Mark Birbeck has spent the last 7 years designing, building and thinking about dynamic user interfaces.
His goal is a framework where an application's user interface changes automatically, based on the data being interacted with. Such a framework can dramatically increase programming productivity, and open up the world of application-building to many more people.
Mark believes that the framework should be built on open standards, and for this reason he has for a number of years been heavily involved in the W3C; he is an invited expert on both the XForms and HTML Working Groups, helping with XForms and XHTML 2. He also designed RDFa.
His companies have created formsPlayer, an XForms processor for IE, and Sidewinder, a next-generation semantic web browser, that seamlessly combines XForms with other languages such as SVG, MathML and X3D.
His blog focuses on building a new generation of internet applications, and a number of entries relate to Ajax, XForms, the semantic web, and the use of declarative mark-up.
For some time now browser evolution has been slow and fraught with politics.
In recent years the only innovation there has been has come from the Ajax community, in the form of exciting libraries and frameworks that allow programmers to push the browser to the limit.
But this has in turn created two further problems; first, these initiatives are not standardised, and consequently they don't take advantage of the native platform in a way that compiled code can.
In this session Mark Birbeck explains a two-pronged approach to addressing this problem.

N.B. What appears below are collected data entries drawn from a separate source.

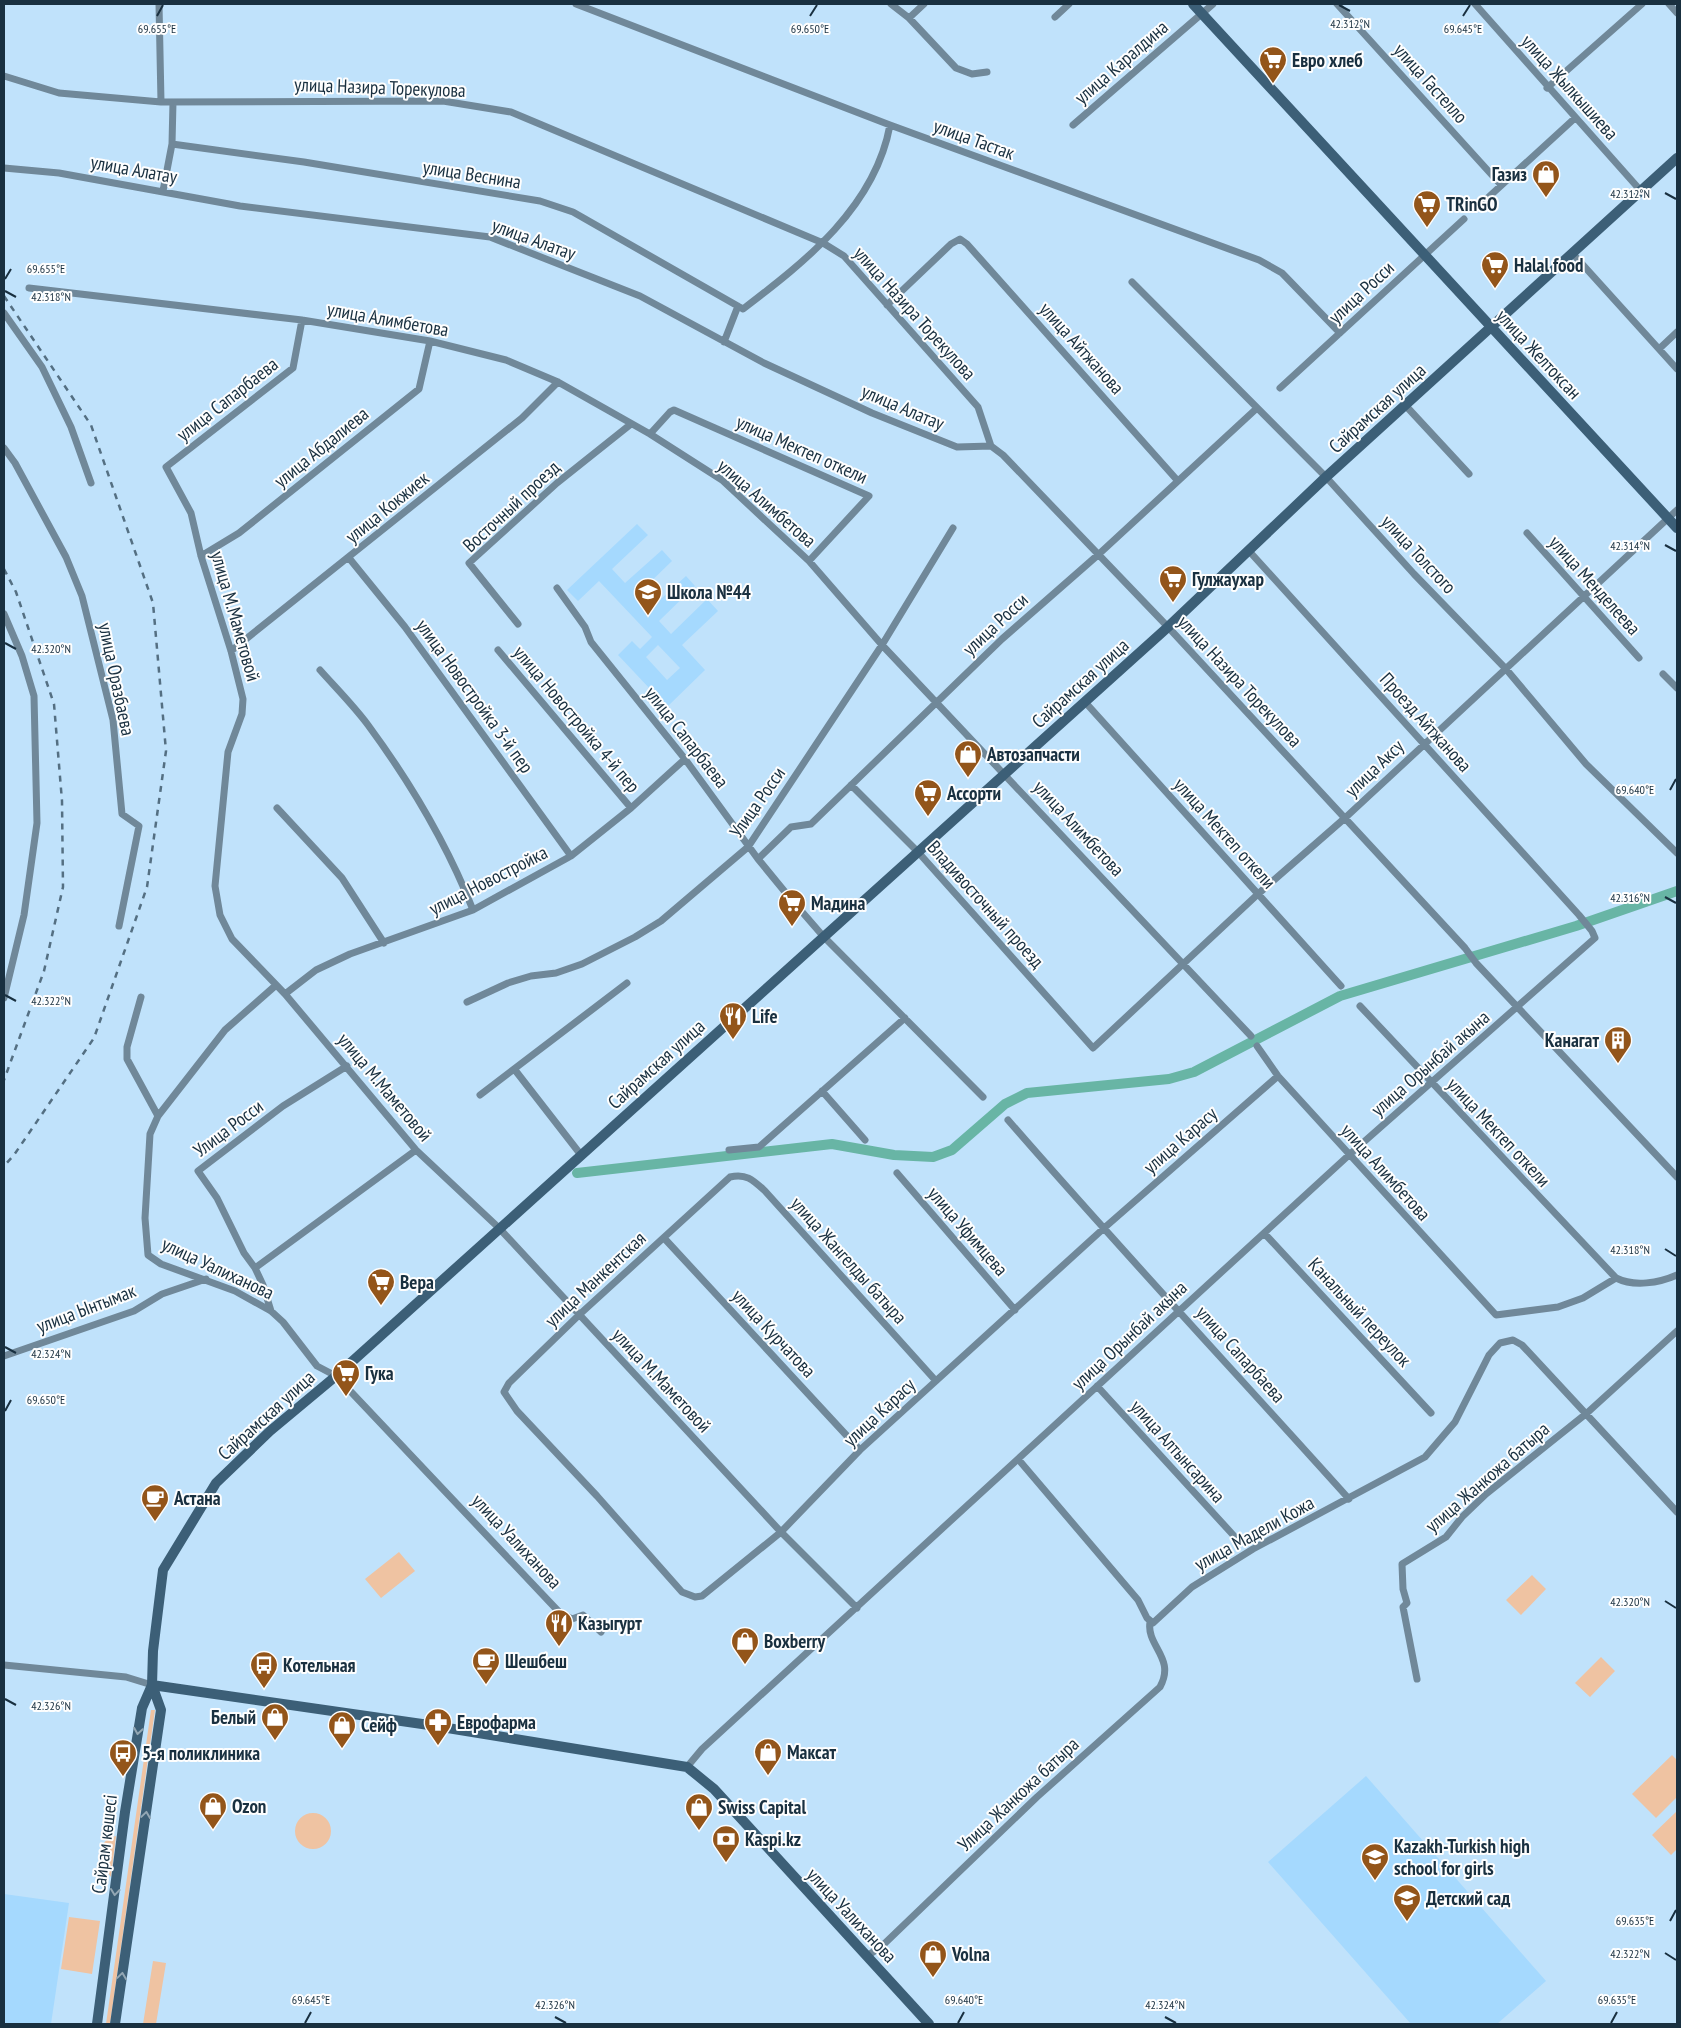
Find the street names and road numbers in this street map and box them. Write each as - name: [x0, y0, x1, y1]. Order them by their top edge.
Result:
- street label: улица Каралдина: [1069, 15, 1173, 109]
- street label: улица Жылкышиева: [1516, 29, 1624, 145]
- street label: улица Гастелло: [1389, 38, 1473, 128]
- street label: улица Назира Торекулова: [294, 72, 466, 102]
- street label: улица Тастак: [930, 113, 1018, 165]
- street label: улица Алатау: [89, 150, 180, 189]
- street label: улица Веснина: [421, 154, 523, 194]
- street label: улица Алатау: [489, 213, 580, 266]
- street label: улица Назира Торекулова: [849, 241, 981, 385]
- street label: улица Росси: [1323, 256, 1399, 328]
- street label: улица Алимбетова: [326, 297, 450, 341]
- street label: улица Айтжанова: [1034, 297, 1130, 399]
- street label: улица Желтоксан: [1491, 304, 1587, 404]
- street label: улица Сапарбаева: [171, 352, 283, 446]
- street label: Сайрамская улица: [1323, 358, 1431, 458]
- street label: улица Алатау: [858, 379, 949, 435]
- street label: улица Абдалиева: [269, 402, 373, 492]
- street label: улица Мектеп откели: [733, 409, 871, 489]
- street label: улица Алимбетова: [713, 454, 821, 552]
- street label: Восточный проезд: [458, 455, 565, 557]
- street label: улица Кокжиек: [340, 466, 434, 548]
- street label: улица Толстого: [1376, 510, 1462, 598]
- street label: улица Менделеева: [1544, 530, 1646, 640]
- street label: улица М.Маметовой: [206, 548, 266, 684]
- street label: улица Росси: [957, 588, 1033, 660]
- street label: улица Назира Торекулова: [1173, 610, 1307, 752]
- street label: улица Новостройка 3-й пер: [411, 614, 539, 778]
- street label: улица Оразбаева: [93, 620, 141, 738]
- street label: Сайрамская улица: [1026, 633, 1134, 733]
- street label: улица Новостройка 4-й пер: [509, 641, 645, 797]
- street label: Проезд Айтжанова: [1375, 667, 1477, 777]
- street label: улица Сапарбаева: [640, 681, 734, 793]
- street label: улица Аксу: [1340, 734, 1409, 802]
- street label: Улица Росси: [724, 762, 790, 842]
- street label: улица Мектеп откели: [1169, 773, 1281, 893]
- street label: улица Алимбетова: [1028, 775, 1130, 881]
- street label: Владивосточный проезд: [922, 835, 1050, 973]
- street label: улица Новостройка: [425, 840, 551, 920]
- street label: улица Орынбай акына: [1366, 1005, 1494, 1121]
- street label: Сайрамская улица: [602, 1014, 710, 1114]
- street label: улица М.Маметовой: [333, 1028, 437, 1146]
- street label: улица Мектеп откели: [1442, 1072, 1556, 1192]
- street label: Улица Росси: [188, 1094, 268, 1162]
- street label: улица Карасу: [1138, 1101, 1222, 1178]
- street label: улица Алимбетова: [1336, 1118, 1436, 1226]
- street label: улица Уфимцева: [923, 1182, 1013, 1280]
- street label: улица Жангелды батыра: [786, 1192, 912, 1328]
- street label: улица Манкентская: [540, 1226, 650, 1332]
- street label: улица Уалиханова: [158, 1232, 278, 1304]
- street label: Канальный переулок: [1303, 1252, 1417, 1372]
- street label: улица Орынбай акына: [1066, 1275, 1192, 1395]
- street label: улица Ынтымак: [33, 1278, 140, 1338]
- street label: улица Курчатова: [727, 1284, 821, 1382]
- street label: улица Сапарбаева: [1191, 1301, 1291, 1407]
- street label: улица М.Маметовой: [607, 1323, 717, 1437]
- street label: Сайрамская улица: [212, 1365, 320, 1465]
- street label: улица Карасу: [838, 1372, 921, 1451]
- street label: улица Алтынсарина: [1125, 1395, 1231, 1507]
- street label: улица Жанкожа батыра: [1420, 1417, 1554, 1537]
- street label: улица Уалиханова: [467, 1489, 567, 1593]
- street label: улица Мадели Кожа: [1190, 1490, 1318, 1576]
- street label: Улица Жанкожа батыра: [953, 1732, 1083, 1856]
- street label: Сайрам көшесі: [86, 1793, 122, 1895]
- street label: улица Уалиханова: [802, 1863, 902, 1967]

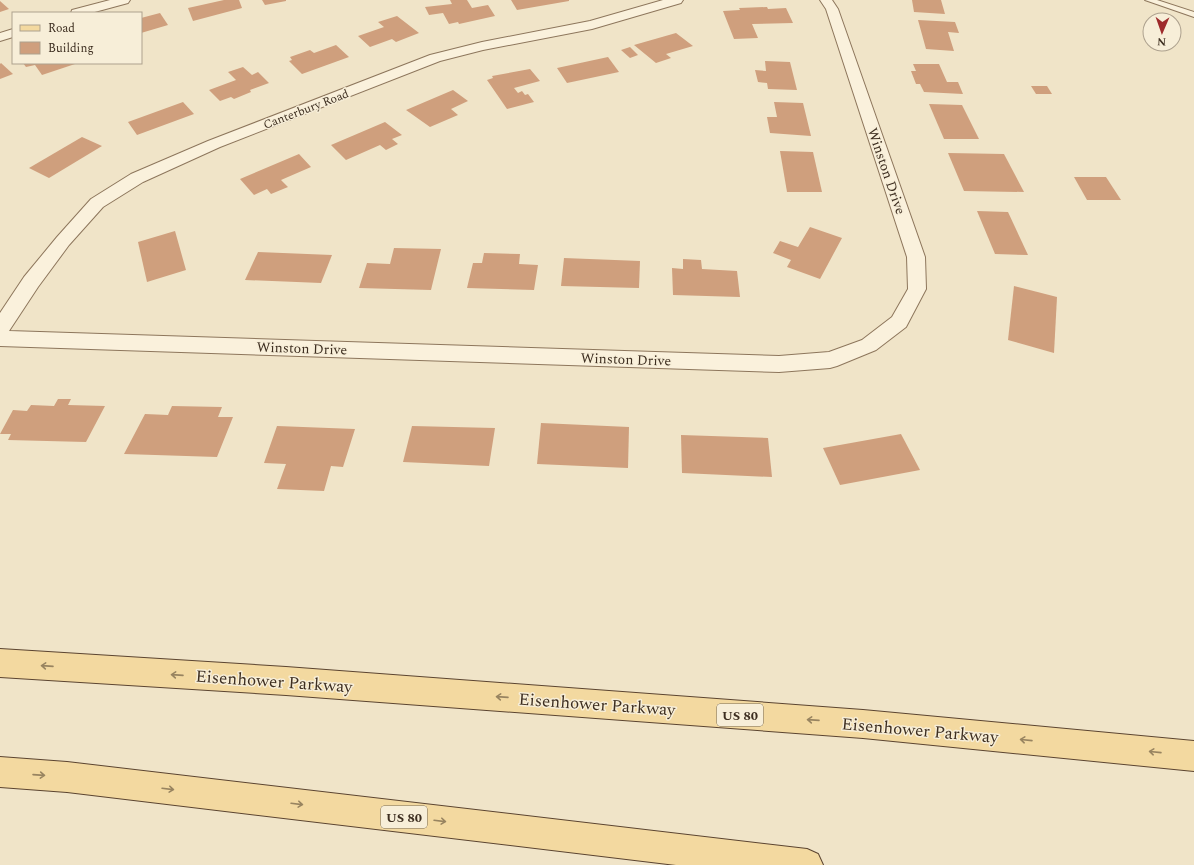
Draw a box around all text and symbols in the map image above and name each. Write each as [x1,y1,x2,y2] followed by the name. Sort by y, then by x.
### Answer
[12,12,142,64] legend
[1142,12,1182,52] north arrow
[48,19,75,38] text: Road
[1157,33,1166,50] text: N
[48,39,94,58] text: Building
[261,84,352,135] street label: Canterbury Road
[862,125,911,218] street label: Winston Drive
[256,336,348,361] street label: Winston Drive
[580,347,672,372] street label: Winston Drive
[41,663,54,670] one-way arrow
[195,664,354,701] street label: Eisenhower Parkway
[171,671,184,678] one-way arrow
[518,687,677,724] street label: Eisenhower Parkway
[496,694,509,701] one-way arrow
[717,704,763,726] road number: US 80
[840,711,1000,751] street label: Eisenhower Parkway
[807,717,820,724] one-way arrow
[1020,736,1033,744] one-way arrow
[1149,749,1162,756] one-way arrow
[32,772,45,779] one-way arrow
[161,785,174,793] one-way arrow
[290,801,303,808] one-way arrow
[381,806,427,828] road number: US 80
[433,817,446,825] one-way arrow

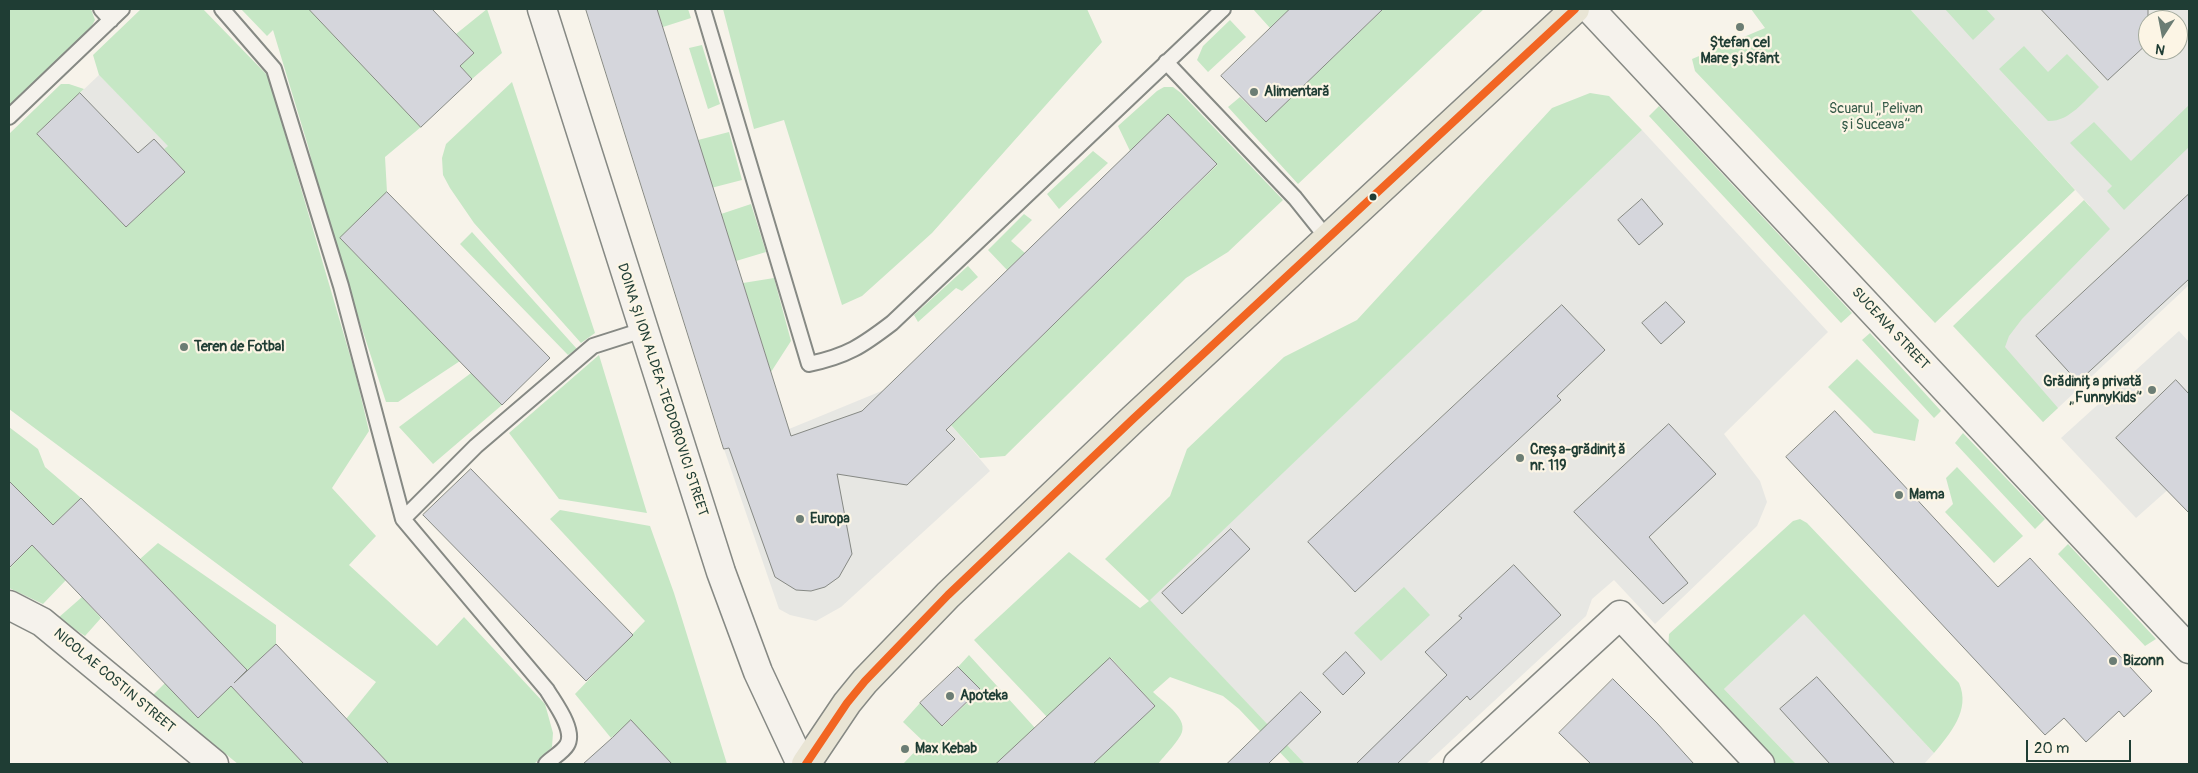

On the one hand small and focused standards need to be created for new APIs that will be useful in many different kinds of application.
But in parallel, a new kind of library needs to be developed that will take advantage of native implementations of these standard APIs when they are available, but will fall back to Ajax implementations as necessary.
This opens up many exciting possibilities for internet-facing that run on both the web and the desktop.